WHAT TO DO:
Determine how many of the rows below contain the string "beyond", treating uppercase and lowercase as distinct. Reply with the number alone.

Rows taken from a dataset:
Start of Block

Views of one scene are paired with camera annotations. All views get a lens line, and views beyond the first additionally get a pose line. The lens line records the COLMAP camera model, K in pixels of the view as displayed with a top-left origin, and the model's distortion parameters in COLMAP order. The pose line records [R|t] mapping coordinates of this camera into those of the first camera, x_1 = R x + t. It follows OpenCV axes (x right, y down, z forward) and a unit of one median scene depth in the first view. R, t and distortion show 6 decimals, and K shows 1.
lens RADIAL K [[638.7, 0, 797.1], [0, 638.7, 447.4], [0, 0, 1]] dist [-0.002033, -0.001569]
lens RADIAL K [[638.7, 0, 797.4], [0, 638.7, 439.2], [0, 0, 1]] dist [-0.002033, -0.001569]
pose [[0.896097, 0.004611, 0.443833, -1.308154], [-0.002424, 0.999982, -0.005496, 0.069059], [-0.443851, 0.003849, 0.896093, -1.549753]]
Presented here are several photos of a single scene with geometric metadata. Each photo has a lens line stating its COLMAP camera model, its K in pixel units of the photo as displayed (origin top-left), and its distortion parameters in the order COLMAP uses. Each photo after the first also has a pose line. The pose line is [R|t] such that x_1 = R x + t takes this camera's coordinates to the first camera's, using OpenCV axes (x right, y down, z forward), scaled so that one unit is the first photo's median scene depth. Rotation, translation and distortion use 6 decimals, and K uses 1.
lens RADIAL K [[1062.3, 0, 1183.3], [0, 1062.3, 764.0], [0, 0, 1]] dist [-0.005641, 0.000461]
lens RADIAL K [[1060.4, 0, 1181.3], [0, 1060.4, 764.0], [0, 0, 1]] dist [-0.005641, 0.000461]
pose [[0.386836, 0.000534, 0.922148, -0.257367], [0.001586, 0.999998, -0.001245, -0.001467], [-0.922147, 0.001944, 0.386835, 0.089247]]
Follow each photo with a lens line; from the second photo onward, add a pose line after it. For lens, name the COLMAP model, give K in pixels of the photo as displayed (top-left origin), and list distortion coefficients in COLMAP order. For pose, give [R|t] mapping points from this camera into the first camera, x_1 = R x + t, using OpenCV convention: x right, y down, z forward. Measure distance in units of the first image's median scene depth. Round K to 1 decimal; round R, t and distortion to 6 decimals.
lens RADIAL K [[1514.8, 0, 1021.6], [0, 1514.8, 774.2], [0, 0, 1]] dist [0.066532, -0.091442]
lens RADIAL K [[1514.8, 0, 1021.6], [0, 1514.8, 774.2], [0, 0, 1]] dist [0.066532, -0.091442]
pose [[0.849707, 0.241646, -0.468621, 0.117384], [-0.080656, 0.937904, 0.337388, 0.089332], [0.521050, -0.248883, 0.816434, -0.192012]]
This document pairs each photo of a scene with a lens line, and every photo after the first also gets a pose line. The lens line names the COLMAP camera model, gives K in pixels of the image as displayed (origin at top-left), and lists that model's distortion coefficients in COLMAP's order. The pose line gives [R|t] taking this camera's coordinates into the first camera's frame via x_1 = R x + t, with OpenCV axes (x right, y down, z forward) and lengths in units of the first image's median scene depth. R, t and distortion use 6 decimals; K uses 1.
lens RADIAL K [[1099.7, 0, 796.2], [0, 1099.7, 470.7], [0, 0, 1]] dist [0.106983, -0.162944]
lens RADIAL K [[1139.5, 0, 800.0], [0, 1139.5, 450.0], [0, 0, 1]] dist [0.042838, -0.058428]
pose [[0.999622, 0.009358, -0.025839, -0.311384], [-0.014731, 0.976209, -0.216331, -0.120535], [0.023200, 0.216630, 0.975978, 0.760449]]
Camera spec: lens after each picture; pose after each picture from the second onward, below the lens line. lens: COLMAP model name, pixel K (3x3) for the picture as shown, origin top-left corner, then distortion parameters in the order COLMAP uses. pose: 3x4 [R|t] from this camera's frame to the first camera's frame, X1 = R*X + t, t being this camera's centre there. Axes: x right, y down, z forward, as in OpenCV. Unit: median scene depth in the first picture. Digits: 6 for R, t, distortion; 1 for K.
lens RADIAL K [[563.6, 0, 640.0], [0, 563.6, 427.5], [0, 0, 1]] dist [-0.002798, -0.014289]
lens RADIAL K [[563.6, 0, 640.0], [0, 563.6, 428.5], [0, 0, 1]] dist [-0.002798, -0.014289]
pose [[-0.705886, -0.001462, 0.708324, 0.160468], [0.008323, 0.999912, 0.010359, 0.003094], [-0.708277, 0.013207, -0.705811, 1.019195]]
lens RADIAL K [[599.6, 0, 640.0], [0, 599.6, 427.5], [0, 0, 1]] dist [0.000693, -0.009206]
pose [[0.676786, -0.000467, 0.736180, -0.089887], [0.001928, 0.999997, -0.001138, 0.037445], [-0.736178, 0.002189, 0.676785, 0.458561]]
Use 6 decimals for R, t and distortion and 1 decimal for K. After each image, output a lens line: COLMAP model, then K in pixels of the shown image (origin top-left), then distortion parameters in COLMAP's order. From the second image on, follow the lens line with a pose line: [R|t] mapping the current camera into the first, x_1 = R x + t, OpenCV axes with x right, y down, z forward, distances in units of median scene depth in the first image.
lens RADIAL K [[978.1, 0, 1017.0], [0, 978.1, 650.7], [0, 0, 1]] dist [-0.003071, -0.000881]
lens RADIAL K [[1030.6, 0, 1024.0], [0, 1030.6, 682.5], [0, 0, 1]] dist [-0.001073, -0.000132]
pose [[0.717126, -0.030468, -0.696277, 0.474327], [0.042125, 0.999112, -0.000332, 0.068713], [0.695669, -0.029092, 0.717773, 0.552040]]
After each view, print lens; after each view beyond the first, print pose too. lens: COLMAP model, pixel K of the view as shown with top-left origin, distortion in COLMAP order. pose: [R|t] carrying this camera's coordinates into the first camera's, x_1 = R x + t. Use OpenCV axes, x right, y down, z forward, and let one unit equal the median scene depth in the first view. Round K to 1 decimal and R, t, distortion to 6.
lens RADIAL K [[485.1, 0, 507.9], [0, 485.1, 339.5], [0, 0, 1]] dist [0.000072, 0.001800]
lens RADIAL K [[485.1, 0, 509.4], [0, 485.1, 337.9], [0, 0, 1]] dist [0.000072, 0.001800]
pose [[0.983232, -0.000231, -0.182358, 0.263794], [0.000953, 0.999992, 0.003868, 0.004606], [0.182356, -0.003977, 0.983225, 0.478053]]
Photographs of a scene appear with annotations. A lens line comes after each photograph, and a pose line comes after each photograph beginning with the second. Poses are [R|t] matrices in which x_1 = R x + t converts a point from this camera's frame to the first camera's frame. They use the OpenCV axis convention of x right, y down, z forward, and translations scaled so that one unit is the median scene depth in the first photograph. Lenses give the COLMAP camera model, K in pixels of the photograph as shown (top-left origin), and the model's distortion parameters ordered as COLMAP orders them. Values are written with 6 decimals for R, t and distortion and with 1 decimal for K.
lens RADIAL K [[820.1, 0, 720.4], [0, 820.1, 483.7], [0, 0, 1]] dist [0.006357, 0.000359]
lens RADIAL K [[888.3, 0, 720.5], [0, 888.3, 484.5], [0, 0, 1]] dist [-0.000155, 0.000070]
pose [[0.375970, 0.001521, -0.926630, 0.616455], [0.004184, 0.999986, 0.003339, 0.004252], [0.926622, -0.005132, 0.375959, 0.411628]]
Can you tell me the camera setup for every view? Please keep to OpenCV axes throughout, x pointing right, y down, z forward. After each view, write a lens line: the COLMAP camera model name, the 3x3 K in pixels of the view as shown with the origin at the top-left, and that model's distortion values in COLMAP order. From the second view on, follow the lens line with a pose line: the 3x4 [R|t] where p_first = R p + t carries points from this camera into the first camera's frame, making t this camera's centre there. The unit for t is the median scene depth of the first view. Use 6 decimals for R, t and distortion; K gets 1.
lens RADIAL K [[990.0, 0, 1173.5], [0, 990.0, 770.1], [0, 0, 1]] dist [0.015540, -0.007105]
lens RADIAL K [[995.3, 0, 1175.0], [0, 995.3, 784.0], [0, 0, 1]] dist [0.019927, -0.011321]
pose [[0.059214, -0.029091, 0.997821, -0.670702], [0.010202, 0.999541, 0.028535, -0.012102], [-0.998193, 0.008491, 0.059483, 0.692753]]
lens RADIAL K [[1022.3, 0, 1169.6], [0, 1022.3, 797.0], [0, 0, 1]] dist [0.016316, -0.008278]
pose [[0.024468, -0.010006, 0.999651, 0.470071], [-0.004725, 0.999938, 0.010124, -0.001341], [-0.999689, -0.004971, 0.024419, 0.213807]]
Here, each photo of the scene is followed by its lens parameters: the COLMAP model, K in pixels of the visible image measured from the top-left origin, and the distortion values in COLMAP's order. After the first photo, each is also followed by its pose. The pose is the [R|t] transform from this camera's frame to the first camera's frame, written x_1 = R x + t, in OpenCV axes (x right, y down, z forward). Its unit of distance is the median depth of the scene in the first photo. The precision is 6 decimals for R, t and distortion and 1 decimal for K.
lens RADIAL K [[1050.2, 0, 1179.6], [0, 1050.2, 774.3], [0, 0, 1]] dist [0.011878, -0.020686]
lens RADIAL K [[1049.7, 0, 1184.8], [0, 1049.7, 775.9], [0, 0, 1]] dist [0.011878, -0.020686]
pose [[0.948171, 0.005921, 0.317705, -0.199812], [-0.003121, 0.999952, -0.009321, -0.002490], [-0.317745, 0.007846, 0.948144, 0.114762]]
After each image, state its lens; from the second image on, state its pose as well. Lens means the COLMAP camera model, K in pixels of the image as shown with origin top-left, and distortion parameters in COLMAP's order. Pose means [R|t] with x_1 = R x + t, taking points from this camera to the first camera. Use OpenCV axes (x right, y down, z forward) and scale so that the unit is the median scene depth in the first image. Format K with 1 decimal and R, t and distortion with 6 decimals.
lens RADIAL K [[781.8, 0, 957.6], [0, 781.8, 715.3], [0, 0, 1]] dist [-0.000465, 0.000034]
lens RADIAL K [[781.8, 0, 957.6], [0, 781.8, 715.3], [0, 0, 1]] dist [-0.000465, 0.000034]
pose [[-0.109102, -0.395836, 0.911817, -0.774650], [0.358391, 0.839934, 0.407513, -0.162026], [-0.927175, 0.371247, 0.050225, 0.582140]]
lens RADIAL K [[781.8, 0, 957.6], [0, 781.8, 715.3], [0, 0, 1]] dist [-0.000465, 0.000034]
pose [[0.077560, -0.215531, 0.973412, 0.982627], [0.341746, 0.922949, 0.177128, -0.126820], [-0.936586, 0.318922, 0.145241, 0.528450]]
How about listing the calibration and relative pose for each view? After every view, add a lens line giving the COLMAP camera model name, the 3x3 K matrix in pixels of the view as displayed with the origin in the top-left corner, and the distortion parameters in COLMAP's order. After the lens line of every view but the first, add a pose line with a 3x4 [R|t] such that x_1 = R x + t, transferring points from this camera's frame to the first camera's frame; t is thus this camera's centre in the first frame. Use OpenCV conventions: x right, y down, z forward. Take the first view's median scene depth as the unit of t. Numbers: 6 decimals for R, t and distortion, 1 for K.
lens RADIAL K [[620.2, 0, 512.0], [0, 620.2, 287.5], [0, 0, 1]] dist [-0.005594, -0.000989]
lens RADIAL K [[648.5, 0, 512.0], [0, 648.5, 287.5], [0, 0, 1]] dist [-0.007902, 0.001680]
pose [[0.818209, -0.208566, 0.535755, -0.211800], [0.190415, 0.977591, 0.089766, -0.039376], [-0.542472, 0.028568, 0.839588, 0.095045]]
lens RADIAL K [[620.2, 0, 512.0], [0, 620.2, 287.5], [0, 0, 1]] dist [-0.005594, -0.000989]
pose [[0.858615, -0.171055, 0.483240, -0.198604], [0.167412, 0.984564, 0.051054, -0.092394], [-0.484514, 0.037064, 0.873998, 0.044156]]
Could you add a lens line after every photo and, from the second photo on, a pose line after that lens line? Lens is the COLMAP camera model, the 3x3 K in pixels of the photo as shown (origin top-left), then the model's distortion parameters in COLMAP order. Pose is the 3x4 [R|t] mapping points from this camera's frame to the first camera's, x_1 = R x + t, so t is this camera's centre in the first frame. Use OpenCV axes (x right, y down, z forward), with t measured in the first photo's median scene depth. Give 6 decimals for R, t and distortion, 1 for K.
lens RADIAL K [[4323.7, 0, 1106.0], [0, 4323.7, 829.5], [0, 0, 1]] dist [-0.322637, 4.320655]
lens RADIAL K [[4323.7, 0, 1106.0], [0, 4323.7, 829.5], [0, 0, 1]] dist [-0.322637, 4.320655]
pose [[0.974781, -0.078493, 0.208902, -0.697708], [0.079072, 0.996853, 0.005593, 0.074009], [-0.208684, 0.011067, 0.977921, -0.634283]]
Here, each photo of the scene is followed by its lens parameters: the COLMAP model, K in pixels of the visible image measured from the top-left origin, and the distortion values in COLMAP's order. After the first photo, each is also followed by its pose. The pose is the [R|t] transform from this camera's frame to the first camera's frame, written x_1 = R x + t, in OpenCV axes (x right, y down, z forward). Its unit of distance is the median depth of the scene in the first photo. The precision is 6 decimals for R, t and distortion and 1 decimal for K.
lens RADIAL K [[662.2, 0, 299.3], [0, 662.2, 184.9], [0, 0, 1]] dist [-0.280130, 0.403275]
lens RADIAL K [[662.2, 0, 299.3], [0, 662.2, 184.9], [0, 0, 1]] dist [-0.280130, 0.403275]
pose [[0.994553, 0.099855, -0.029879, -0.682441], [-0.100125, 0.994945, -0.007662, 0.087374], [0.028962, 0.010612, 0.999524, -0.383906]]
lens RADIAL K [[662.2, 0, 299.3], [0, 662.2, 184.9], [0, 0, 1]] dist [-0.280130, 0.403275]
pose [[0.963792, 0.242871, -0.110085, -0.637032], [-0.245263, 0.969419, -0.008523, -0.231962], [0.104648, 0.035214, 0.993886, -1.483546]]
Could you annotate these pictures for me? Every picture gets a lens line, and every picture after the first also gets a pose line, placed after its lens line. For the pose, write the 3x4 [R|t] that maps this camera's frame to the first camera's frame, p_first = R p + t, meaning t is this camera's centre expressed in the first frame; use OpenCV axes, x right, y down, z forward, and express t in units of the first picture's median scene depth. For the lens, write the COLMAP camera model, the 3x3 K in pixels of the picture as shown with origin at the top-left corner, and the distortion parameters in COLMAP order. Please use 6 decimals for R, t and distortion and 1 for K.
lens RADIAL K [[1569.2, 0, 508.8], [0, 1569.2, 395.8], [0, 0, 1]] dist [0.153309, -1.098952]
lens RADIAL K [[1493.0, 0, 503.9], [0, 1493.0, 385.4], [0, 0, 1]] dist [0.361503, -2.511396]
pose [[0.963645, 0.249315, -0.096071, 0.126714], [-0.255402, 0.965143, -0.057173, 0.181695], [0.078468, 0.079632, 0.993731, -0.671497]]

End of Block

SOLVED PROBLEM:
2